**Exercise**
Set out the lines from the start of the records through the line containing "technology must be" as a numbered list, skipping any blank lines.
===== Exercise data =====
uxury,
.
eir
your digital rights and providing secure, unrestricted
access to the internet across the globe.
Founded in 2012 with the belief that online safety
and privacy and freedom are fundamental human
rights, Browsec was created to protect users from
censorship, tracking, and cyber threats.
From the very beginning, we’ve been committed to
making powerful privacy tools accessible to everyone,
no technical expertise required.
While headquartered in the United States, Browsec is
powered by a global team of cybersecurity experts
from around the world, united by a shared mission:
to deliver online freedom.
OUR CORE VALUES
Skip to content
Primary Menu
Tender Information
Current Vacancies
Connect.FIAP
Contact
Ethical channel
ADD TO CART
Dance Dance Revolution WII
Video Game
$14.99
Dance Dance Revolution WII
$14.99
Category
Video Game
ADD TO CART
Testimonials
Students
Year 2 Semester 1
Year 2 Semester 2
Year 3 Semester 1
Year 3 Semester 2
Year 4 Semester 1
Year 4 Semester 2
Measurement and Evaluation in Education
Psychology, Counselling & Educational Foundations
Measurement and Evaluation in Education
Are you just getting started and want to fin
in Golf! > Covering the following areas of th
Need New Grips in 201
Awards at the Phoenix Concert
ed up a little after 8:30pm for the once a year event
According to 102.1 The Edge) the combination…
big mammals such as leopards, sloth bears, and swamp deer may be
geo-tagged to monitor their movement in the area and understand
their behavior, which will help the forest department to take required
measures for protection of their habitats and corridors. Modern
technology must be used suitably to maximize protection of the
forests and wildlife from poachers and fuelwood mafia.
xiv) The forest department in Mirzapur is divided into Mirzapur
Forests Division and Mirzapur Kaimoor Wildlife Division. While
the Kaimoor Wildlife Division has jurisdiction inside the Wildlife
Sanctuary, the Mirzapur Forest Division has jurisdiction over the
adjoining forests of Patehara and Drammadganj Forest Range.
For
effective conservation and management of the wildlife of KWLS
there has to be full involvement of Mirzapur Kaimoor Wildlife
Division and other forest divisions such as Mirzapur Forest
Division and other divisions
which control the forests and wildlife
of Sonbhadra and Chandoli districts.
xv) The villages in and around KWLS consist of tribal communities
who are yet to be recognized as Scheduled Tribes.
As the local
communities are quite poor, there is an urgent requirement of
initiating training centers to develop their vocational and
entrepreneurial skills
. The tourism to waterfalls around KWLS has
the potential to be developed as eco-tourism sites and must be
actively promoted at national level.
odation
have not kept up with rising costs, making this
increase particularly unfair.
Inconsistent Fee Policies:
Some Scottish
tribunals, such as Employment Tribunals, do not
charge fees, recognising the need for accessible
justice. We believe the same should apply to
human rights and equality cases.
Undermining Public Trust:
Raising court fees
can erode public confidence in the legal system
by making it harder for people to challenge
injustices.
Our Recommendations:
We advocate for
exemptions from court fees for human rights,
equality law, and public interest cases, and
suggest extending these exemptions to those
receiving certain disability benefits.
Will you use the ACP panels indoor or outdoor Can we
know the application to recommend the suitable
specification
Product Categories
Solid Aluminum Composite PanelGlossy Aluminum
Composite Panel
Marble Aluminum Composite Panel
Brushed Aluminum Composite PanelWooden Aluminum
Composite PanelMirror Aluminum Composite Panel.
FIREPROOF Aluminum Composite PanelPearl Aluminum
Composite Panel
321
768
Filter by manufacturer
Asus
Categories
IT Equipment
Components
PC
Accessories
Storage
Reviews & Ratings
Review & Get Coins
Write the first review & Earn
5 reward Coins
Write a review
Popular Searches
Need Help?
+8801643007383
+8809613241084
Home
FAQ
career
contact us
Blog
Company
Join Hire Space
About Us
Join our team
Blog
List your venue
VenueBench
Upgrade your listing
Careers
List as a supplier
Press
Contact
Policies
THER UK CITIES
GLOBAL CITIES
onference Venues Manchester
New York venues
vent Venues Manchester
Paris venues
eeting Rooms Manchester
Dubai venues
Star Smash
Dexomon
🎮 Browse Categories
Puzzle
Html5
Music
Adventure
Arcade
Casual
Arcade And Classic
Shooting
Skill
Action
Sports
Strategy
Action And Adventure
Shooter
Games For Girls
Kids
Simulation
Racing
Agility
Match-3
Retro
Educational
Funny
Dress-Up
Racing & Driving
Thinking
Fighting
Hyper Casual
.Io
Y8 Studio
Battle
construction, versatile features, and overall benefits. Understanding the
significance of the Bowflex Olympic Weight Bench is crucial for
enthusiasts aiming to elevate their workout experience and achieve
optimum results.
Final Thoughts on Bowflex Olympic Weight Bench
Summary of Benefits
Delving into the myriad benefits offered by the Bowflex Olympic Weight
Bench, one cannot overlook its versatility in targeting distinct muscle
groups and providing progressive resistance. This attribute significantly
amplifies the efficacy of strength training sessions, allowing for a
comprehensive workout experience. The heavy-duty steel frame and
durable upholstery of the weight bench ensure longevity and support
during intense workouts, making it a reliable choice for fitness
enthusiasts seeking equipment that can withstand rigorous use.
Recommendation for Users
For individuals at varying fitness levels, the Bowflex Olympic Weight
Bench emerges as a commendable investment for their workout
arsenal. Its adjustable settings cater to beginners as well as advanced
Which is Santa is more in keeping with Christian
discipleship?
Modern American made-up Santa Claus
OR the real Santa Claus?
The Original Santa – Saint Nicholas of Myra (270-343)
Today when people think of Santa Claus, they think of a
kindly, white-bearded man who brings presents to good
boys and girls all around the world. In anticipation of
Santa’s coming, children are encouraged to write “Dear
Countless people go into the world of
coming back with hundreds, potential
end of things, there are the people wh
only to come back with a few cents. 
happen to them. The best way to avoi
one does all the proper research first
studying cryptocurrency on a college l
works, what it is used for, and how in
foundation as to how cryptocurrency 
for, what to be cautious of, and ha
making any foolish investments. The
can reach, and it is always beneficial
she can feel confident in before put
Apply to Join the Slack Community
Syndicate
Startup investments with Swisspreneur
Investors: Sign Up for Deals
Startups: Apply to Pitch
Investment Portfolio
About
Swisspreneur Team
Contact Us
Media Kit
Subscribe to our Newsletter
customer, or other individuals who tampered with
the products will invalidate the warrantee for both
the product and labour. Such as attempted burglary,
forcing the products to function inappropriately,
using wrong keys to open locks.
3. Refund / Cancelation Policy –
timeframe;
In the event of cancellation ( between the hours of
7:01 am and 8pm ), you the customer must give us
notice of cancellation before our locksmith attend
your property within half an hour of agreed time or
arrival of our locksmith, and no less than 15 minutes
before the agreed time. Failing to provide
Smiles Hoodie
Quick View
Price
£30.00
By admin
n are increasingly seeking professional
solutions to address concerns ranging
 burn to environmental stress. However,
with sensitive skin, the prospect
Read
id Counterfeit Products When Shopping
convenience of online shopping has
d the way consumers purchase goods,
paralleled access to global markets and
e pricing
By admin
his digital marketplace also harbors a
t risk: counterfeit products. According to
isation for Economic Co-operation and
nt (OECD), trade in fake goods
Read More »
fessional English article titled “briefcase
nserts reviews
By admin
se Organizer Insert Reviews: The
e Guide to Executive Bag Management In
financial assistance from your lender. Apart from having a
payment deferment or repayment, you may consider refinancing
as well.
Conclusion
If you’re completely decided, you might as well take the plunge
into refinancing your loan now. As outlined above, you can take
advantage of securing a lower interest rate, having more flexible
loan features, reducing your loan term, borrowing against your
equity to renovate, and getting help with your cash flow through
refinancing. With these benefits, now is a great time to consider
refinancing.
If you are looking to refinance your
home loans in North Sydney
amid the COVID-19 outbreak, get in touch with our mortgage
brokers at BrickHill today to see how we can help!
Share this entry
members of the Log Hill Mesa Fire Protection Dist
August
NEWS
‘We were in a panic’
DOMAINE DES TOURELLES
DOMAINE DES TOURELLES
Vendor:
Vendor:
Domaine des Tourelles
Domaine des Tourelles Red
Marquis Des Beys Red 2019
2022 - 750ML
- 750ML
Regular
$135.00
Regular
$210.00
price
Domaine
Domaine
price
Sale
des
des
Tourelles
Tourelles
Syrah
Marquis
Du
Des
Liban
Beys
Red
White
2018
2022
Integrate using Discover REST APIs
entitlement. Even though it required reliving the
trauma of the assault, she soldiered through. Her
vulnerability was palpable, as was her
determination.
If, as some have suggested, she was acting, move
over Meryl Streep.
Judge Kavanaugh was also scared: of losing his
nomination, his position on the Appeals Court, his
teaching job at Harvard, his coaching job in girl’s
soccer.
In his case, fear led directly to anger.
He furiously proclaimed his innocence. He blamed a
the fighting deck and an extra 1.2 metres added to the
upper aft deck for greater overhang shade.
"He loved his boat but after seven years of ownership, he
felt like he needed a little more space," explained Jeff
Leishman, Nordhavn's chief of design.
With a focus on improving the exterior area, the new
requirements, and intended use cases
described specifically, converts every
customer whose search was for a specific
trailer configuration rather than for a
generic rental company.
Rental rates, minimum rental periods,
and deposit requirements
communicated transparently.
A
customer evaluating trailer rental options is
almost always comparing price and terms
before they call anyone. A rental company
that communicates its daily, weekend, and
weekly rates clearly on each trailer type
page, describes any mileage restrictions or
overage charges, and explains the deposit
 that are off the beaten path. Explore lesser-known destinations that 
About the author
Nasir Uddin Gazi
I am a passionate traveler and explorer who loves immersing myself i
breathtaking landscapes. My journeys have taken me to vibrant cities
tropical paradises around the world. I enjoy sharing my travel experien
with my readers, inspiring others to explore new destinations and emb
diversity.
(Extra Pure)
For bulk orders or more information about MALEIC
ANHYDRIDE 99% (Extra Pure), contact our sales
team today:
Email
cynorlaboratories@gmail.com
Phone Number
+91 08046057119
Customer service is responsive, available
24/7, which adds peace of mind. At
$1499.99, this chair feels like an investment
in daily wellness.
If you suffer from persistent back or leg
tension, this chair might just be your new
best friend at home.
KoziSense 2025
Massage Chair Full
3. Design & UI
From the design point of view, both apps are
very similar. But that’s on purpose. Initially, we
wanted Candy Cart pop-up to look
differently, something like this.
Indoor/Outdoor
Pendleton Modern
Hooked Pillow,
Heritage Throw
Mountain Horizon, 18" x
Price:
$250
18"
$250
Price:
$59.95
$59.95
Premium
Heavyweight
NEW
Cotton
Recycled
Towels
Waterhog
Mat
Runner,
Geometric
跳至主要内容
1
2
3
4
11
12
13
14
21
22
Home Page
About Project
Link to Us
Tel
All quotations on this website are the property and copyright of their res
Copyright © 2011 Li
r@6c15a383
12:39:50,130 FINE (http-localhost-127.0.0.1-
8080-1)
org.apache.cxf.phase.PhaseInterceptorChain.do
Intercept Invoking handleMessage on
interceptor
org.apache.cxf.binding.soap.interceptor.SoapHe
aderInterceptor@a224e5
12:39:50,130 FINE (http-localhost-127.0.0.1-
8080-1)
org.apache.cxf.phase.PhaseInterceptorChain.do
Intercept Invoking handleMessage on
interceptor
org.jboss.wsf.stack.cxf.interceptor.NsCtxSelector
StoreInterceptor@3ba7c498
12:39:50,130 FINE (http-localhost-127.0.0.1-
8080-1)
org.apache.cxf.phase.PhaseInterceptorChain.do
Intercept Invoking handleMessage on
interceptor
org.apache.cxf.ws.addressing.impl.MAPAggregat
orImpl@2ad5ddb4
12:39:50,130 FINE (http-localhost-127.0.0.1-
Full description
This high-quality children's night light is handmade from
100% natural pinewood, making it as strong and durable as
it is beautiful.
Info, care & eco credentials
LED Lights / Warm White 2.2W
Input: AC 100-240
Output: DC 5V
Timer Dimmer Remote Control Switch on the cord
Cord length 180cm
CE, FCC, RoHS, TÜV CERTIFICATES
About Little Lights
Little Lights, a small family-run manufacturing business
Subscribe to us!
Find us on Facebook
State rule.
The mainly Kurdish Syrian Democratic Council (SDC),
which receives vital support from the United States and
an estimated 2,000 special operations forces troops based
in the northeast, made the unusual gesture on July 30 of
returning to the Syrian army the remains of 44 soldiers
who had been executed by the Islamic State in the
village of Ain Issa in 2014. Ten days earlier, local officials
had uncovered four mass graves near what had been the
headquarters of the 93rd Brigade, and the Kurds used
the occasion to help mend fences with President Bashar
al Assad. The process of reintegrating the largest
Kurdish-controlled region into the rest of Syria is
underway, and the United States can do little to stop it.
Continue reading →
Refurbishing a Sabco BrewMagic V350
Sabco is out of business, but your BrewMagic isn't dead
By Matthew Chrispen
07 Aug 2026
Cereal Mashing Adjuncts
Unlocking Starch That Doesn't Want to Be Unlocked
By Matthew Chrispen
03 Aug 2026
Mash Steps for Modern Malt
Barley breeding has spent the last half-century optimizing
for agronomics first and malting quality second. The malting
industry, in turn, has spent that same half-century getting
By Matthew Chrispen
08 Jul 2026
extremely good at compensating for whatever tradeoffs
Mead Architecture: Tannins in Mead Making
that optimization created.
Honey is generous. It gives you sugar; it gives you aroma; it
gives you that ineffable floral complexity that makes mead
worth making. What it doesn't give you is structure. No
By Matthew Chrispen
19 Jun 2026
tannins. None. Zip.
=====
**Response to the exercise**
1. uxury,
2. .
3. eir
4. your digital rights and providing secure, unrestricted
5. access to the internet across the globe.
6. Founded in 2012 with the belief that online safety
7. and privacy and freedom are fundamental human
8. rights, Browsec was created to protect users from
9. censorship, tracking, and cyber threats.
10. From the very beginning, we’ve been committed to
11. making powerful privacy tools accessible to everyone,
12. no technical expertise required.
13. While headquartered in the United States, Browsec is
14. powered by a global team of cybersecurity experts
15. from around the world, united by a shared mission:
16. to deliver online freedom.
17. OUR CORE VALUES
18. Skip to content
19. Primary Menu
20. Tender Information
21. Current Vacancies
22. Connect.FIAP
23. Contact
24. Ethical channel
25. ADD TO CART
26. Dance Dance Revolution WII
27. Video Game
28. $14.99
29. Dance Dance Revolution WII
30. $14.99
31. Category
32. Video Game
33. ADD TO CART
34. Testimonials
35. Students
36. Year 2 Semester 1
37. Year 2 Semester 2
38. Year 3 Semester 1
39. Year 3 Semester 2
40. Year 4 Semester 1
41. Year 4 Semester 2
42. Measurement and Evaluation in Education
43. Psychology, Counselling & Educational Foundations
44. Measurement and Evaluation in Education
45. Are you just getting started and want to fin
46. in Golf! > Covering the following areas of th
47. Need New Grips in 201
48. Awards at the Phoenix Concert
49. ed up a little after 8:30pm for the once a year event
50. According to 102.1 The Edge) the combination…
51. big mammals such as leopards, sloth bears, and swamp deer may be
52. geo-tagged to monitor their movement in the area and understand
53. their behavior, which will help the forest department to take required
54. measures for protection of their habitats and corridors. Modern
55. technology must be used suitably to maximize protection of the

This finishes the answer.